By becoming the first countries to receive Test status since Bangladesh in 2000, they took the number of Test-playing nations to 12.
The first Test match for Afghanistan and Ireland could be against each other, as early as next year, although no firm plans were in place.
The growth of cricket in Afghanistan has been particularly astonishing, given that most members of the current team learned to play while growing up in refugee camps in bordering Pakistan. The sport is rapidly gaining a solid fan base in the country, with the national team gaining ODI status only in 2011, qualifying for its first Cricket World Cup in 2015, and recently drawing an ODI series with West Indies.

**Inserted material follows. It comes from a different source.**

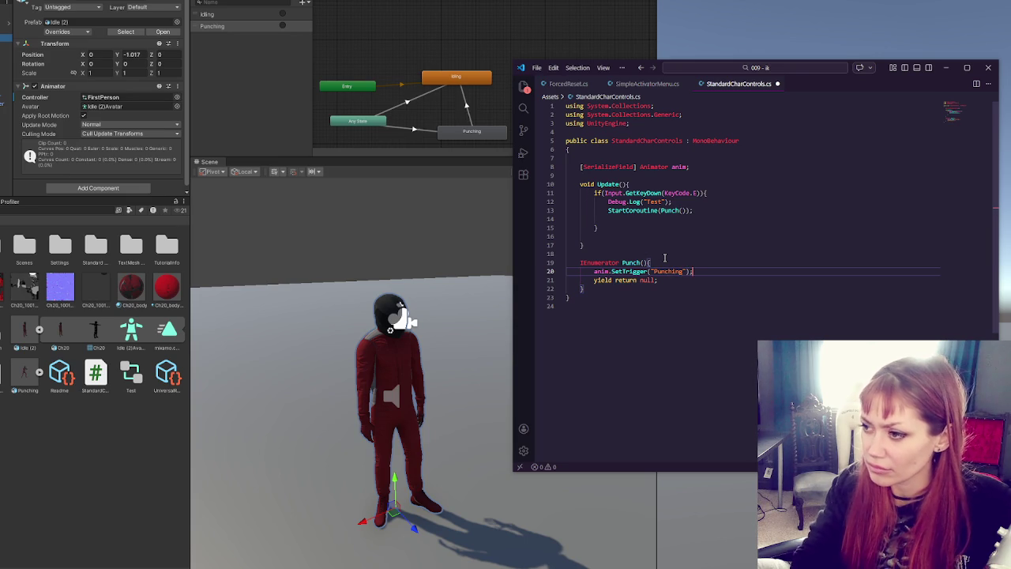
{"action": "key", "text": "ctrl+s"}
{"action": "left_click", "coordinate": [664, 257]}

"We dared to dream that this would happen and today it has become a reality, said Shafiq Stanikzai, chief executive of the Afghanistan Cricket Board.
Ireland have enjoyed more success in limited-overs format, appearing in the last three World Cups and claiming shock victories over Pakistan and England at the time.
Ireland and Afghanistan have been playing as associate members since 1993 and 2013, respectively.
"It is a reflection not just of our past achievements but of our potential to grow our great game. Test cricket is the pinnacle," said Warren Deutrom, chief executive of Cricket Ireland.
Ireland could play England in a Test match in 2019.
The ICC announced the decision following a unanimous vote at a full council meeting in London.